25 novembre 1999 |
L'insomnie pourrait favoriser l'apparition du cancer du col utérin en provoquant un affaiblissement du système immunitaire. Cette troublante hypothèse, qui associe un sommeil de mauvaise qualité et le cancer, trouve appui dans une étude que la chercheure Josée Savard vient de publier dans une récente édition de la revue Psychosomatic Medicine.
"Il faut se garder de sauter trop rapidement aux conclusions, prévient cependant la chercheure au moment de s'engager sur la glace encore bien mince de la psychoneuroimmunologie. Ça ne signifie pas que les troubles du sommeil causent un affaiblissement des défenses de l'organisme et encore moins qu'ils causent directement le cancer. On ignore même ce qui est la cause et ce qui est l'effet. Tout ce que je peux dire est que nous avons observé une relation entre la qualité du sommeil et l'abondance de certaines cellules de défense du corps humain. Plusieurs recherches suggèrent que ces cellules ont un rôle à jouer pour prévenir le développement du cancer du col de l'utérus." Signalons que ce cancer est fréquemment associé à la présence de certains virus.

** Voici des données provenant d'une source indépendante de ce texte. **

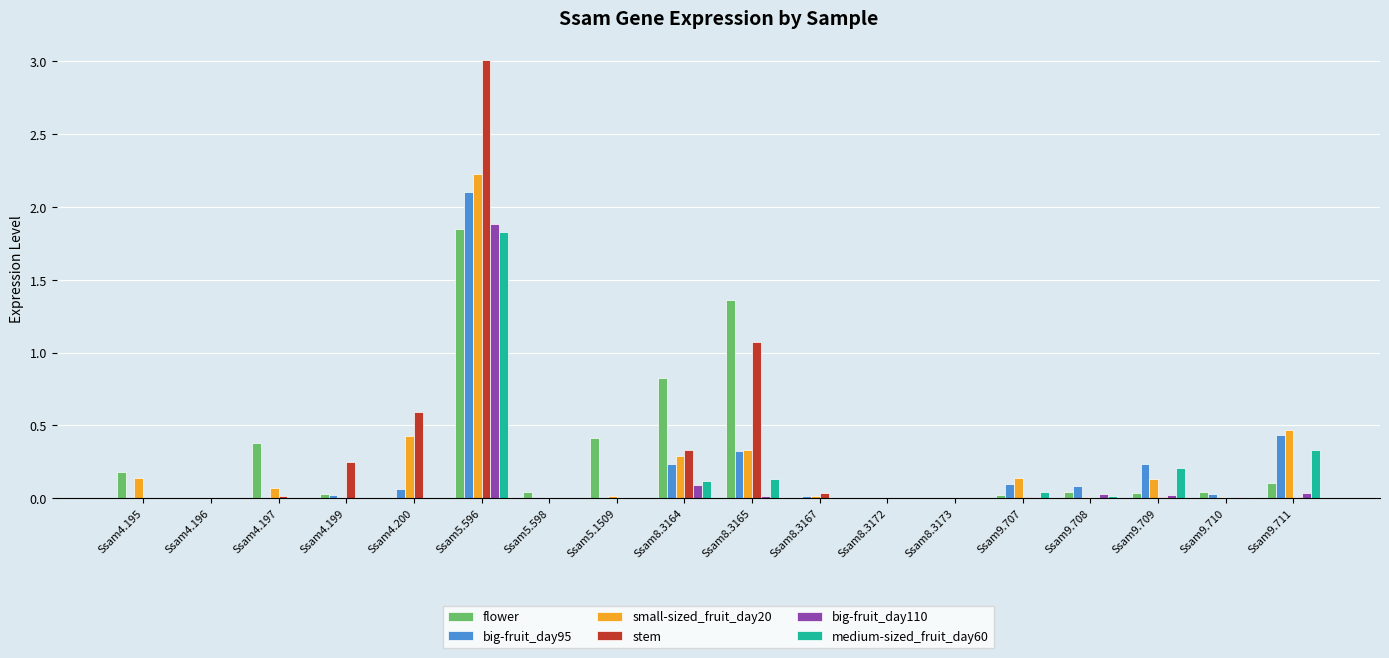

What is the maximum value shown in the chart?

3.0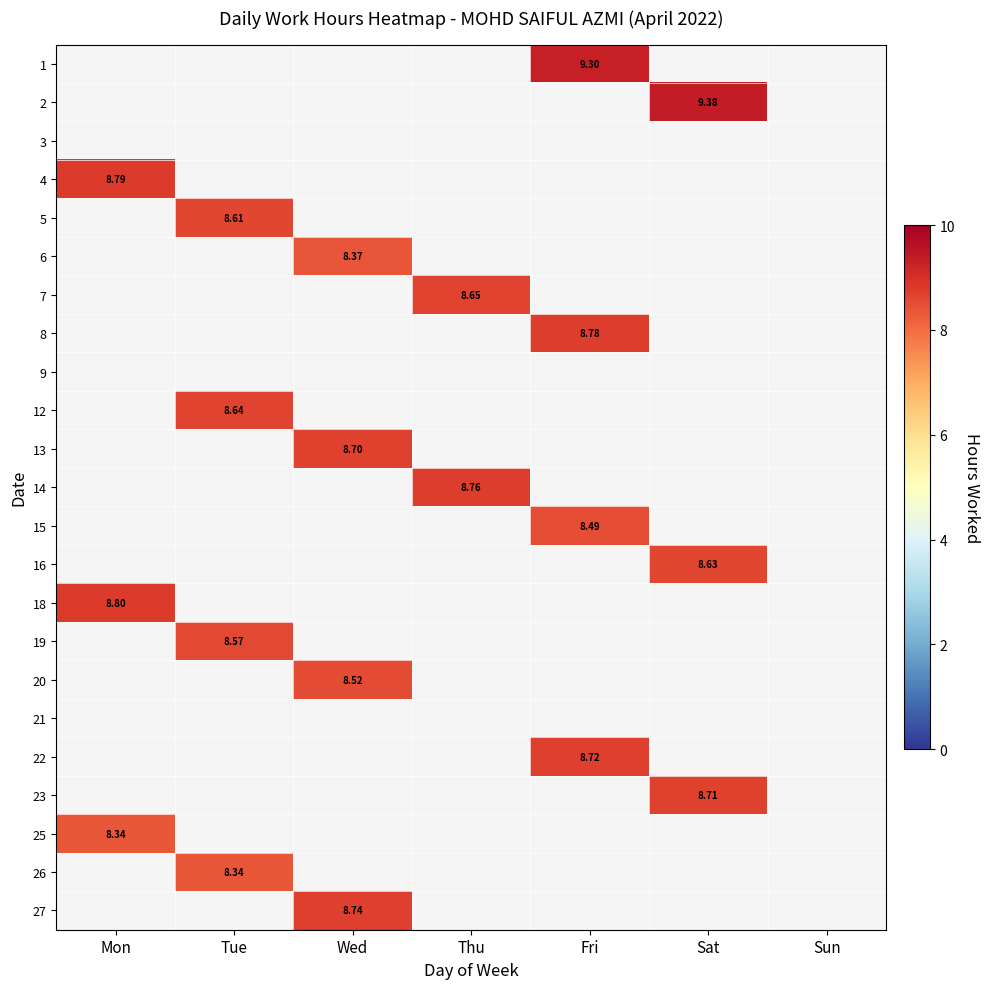

Is the value of 9 at Sat greater than the value of 18 at Mon?

No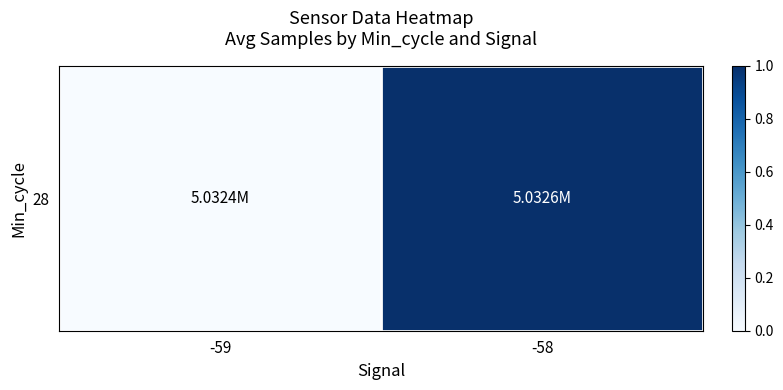

Between -58 and -59, which is larger?

-58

Chercheure à l'École de psychologie et au Centre de recherche en cancérologie, Josée Savard s'est associée à huit chercheurs du Fox Chase Center de Philadelphie pour étudier les relations entre le sommeil, l'humeur dépressive et l'état du système immunitaire chez un groupe de femmes pour qui un test Pap s'était avéré anormal. Pareil diagnostic indique la présence de cellules anormales dans le col utérin; ces cellules ne sont pas forcément cancéreuses mais elles peuvent le devenir.

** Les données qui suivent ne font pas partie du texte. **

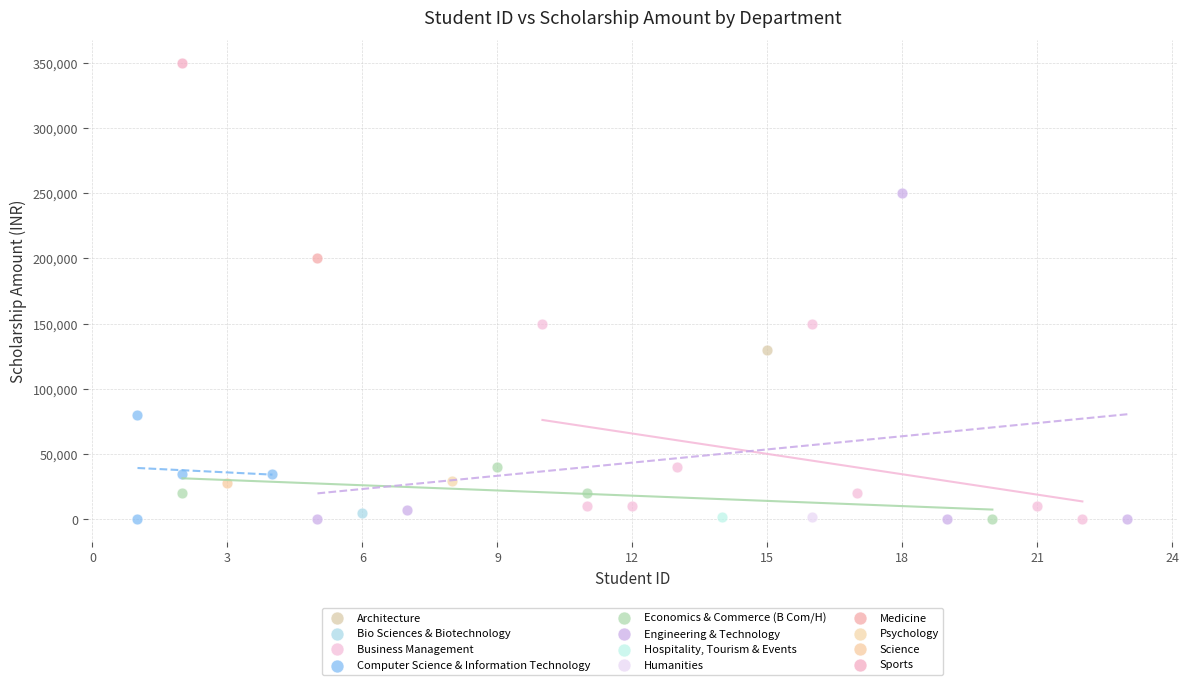

Which series reaches the maximum Y coordinate?

Sports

Quelques semaines après avoir été avisées de leur résultat au test Pap, 91 femmes à risque modéré d'avoir un cancer du col de l'utérus ont été vues par les chercheurs afin de remplir une série de questionnaires portant sur la détresse psychologique, la dépression et la qualité de leur sommeil. Le jour de la rencontre, environ 76 % des femmes disaient ne pas parvenir à dormir le nombre d'heures qu'il leur fallait chaque nuit et 45 % estimaient que leur sommeil n'était pas satisfaisant. Plus les participantes étaient satisfaites de leur sommeil, plus elles avaient, dans leur sang, de cellules T auxiliaires - des cellules du système immunitaire qui luttent, entre autres, contre les virus.
Le sommeil d'abord
"Quand une femme pense qu'elle peut avoir un cancer,
il est normal qu'elle ait des troubles de sommeil. Mais, une fois
la réaction initiale passée, si les problèmes
persistent, ça peut devenir très problématique,
surtout si notre hypothèse entre le sommeil et l'évolution
de certains cancers est juste."
Afin de se préparer à cette éventualité, Josée Savard a entrepris de nouveaux travaux portant sur les problèmes de sommeil chez les femmes qui ont eu un diagnostic de cancer du sein sans métastase. Dans le groupe de 300 femmes qu'elle a rencontrées, 19 % souffraient d'insomnie, une incidence deux fois plus élevée que celle retrouvée dans la population en général. Le tiers de ces femmes disaient avoir commencé à souffrir d'insomnie après le diagnostic de cancer du sein; 58 % jugeaient que le diagnostic de cancer du sein avait causé ou aggravé leurs problèmes de sommeil.
La chercheure a mené un projet pilote auprès de huit de ces femmes afin d'évaluer l'efficacité d'un traitement comportemental qui consiste à corriger certaines croyances et à adopter de nouvelles habitudes par rapport au sommeil. En quelques semaines, l'efficacité de leur sommeil a grimpé de 82 % à 87 % et la période d'éveil a diminué de 87 à 54 minutes par nuit. Josée Savard conduit maintenant une étude qui consiste à vérifier, auprès d'un plus grand nombre de participantes, l'effet de cette thérapie sur le système immunitaire et éventuellement sur la progression du cancer (pour participer à l'étude, on peut communiquer avec Sébastien Simard au numéro 691-5281).
Malgré les premiers résultats encourageants obtenus dans l'étude sur le cancer du col utérin, Josée Savard conserve un regard critique sur la psychoneuroimmunologie. "Il s'agit encore d'une science très jeune. Certains y croient dur comme fer et d'autres pas du tout. Nous en sommes encore au stade où il faut démontrer, en quelque sorte, que le corps et l'âme sont reliés."